Reading that headline, I was thinking it might be like a specific graphic death threat against someone, or just some vile racial epithets but no its just the kinda edgy stuff you see all over social media. Upsetting that this is even a thing and sets a very bad precedent.
"I'm proud to be an American, where at least I know I'm free" - for all our problems, these are still not hollow words. I wouldn't choose to live anywhere else.
It’s the nature of the average voter that they might whinge about their freedom of speech being infringed and, on another occasion, call for a guy like this to be punished, without appreciating the inconsistency.
Funny, cause both political sides thinks the other base is toxic and so I guess when you are forced to take a train to a camp and do some outside work you won't mind so much.
No, he wasn't. It's offensive, but the figure of speech "the only good ... is a dead ..." does not call for murder. And offending soldiers is not a hate-crime, AFAIK. The tweeter should have been made to pay a fine to the charity Captain Tom was endorsing.
I see, probably the person I got this info from encountered an overzealous seller. Which is not unusual, Lidl in Poland requires ID to but non-alcoholic beer. Literally nobody else does that.
Those are the ones with wikipedia articles about them that I found in ~5 minutes of searching. Many things can be greatly minimized if we pretend the only instances that exist are those so widely publicized to earn themselves a wikipedia article.
Grooming ‘epidemic’ as almost 19,000 children identified as sexual exploitation victims in England [1] implies it is widespread, but it's not clear from the article how that number is split between grooming gangs and other perpetrators, so it remains a mere implication, not fact.
I assume the above comment was flagged for its flippant tone, but I'm vouching for it, because it raises a very valid complaint about anecdotal evidence.
The UK is a large country, so even if some event is rare, it's easy to find 10-20 incidents, and claim it is widespread. And if it's emotionally charged, people are afraid to call out such misleading use of anecdote, because they'll be accused of downplaying or defending the events, despite having valid concerns.

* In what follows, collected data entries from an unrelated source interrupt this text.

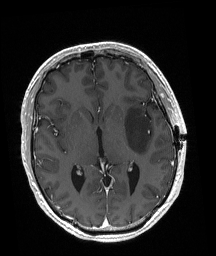
Brain MRI from a brain-tumour surgery series, one axial slice; slice 101 of 192 in the series (ordered by position); T1-weighted post-contrast; 1 mm slice thickness; 216 × 256 image matrix, field of view 211 × 250 mm. From the clinical record (not read from this slice): histopathology: Astrocytoma; WHO grade: 3; IDH mutation: yes.
Structures marked on this image (manually delineated by an expert):
- tumour: bounding box <124,107,152,154> (left, top, right, bottom; pixels)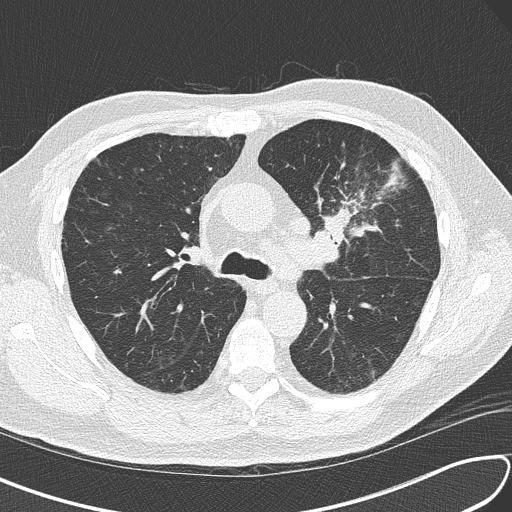
Low-dose screening chest CT, axial slice, third annual screen, lung window (W 1500 / L -600 HU), 2 mm slice thickness, lung (sharp) reconstruction kernel (B50f), slice 55 of 156 in the series, 512 × 512 image matrix, field of view 340 × 340 mm. Male, age 67 years at enrolment. Current smoker at enrolment.
Expert reader's lesion annotation, bounding box (x1, y1, x2, y2) in pixels: (298, 173, 399, 267). Reader record for this screening exam (exam-level; its link to the box is not recorded): non-calcified nodule or mass ≥4 mm, left upper lobe, 30 × 23 mm, soft tissue attenuation, pre-existing on the prior screen: no. Lung cancer was diagnosed 41 days after this screen: small cell carcinoma, NOS, left upper lobe, stage IV (AJCC 6th edition), 30 mm at pathology.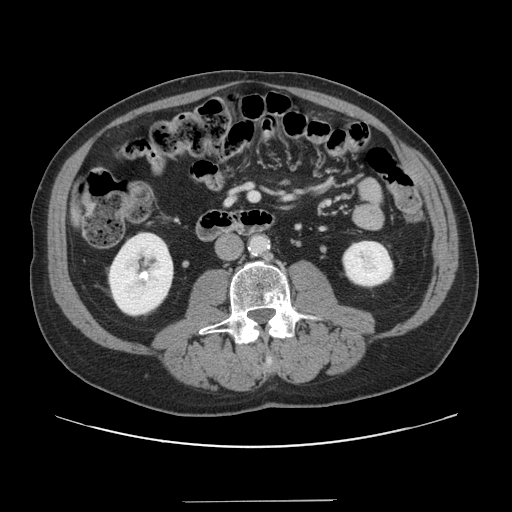
Contrast-enhanced abdominal CT, one axial slice. Position 33 of 151 along the scan axis. 120 kVp. Intravenous contrast given. Soft-tissue window (W 400 / L 40 HU). 2.5 mm slice thickness. 512 × 512 image matrix, field of view 399 × 399 mm. Case-level facts recorded for this patient, not image findings: patient: male, age 41 years at operation; diagnosis: colorectal cancer liver metastases, imaged before liver resection; multiple liver metastases: no; largest metastasis: 2.1 cm; chemotherapy before resection: no.
Annotated regions visible in this slice (expert manual segmentation):
- liver: bounding box [x1, y1, x2, y2] px = [77, 220, 79, 222]
- portal vein (with intrahepatic branches): [250, 193, 258, 200]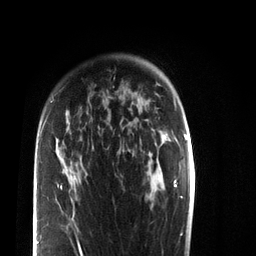
Breast MRI (dynamic contrast-enhanced), one axial slice; position 56 of 72 along the scan axis; cropped to one breast; dynamic contrast-enhanced series, time point 2 of 7 at this slice position (early post-contrast); 3 T; TE 2.2 ms, TR 5.6 ms; 256 × 256 image matrix, field of view 150 × 150 mm. Female patient.
Outlined on this slice (semi-automatically segmented with operator editing):
- enhancing-tissue mask used for the functional tumour volume (all voxels passing the contrast-enhancement thresholds inside the analysis volume; usually the tumour): bounding box <37,99,83,256> (left, top, right, bottom; pixels)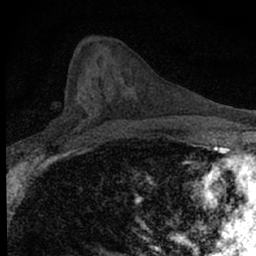
Breast MRI (dynamic contrast-enhanced), one axial slice. Slice 33 of 66 in the series (ordered by position). Cropped to one breast. Dynamic contrast-enhanced series, time point 2 of 7 at this slice position (early post-contrast). 1.5 T. TE 3.1 ms, TR 6.5 ms. 256 × 256 image matrix, field of view 120 × 120 mm. Female patient.
Annotated regions visible in this slice (semi-automatic segmentation, software-assisted and operator-edited):
- enhancing-tissue mask used for the functional tumour volume (all voxels passing the contrast-enhancement thresholds inside the analysis volume; usually the tumour): box from (x=66, y=102) to (x=100, y=137) px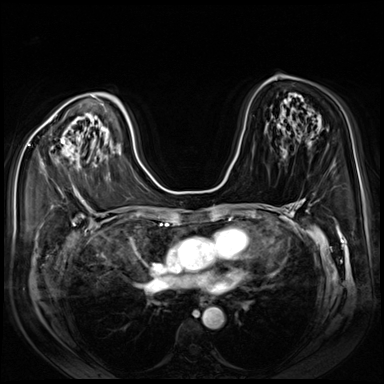
Breast MRI (dynamic contrast-enhanced), one axial slice. Slice 44 of 80 in the series (ordered by position). Dynamic contrast-enhanced series, time point 2 of 8 at this slice position (early post-contrast). 3 T. TE 1.4 ms, TR 4.3 ms. 384 × 384 image matrix, field of view 350 × 350 mm. Female patient.
Structures marked on this image (semi-automatic segmentation, software-assisted and operator-edited):
- enhancing-tissue mask used for the functional tumour volume (all voxels passing the contrast-enhancement thresholds inside the analysis volume; usually the tumour): box from (x=51, y=142) to (x=63, y=150) px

This gives whoever decides which anecdotes enter the public consciousness the power to pain any picture they like, no matter how divorced from reality. I'm sure you can think of a few such cases in the recent past.
Have UK courts heard of the Streisand effect? I have a strong urge to search the said tweet to find what the hell did he say and I'm pretty sure it will be like the first or second result in google images if i had enough motivation for it.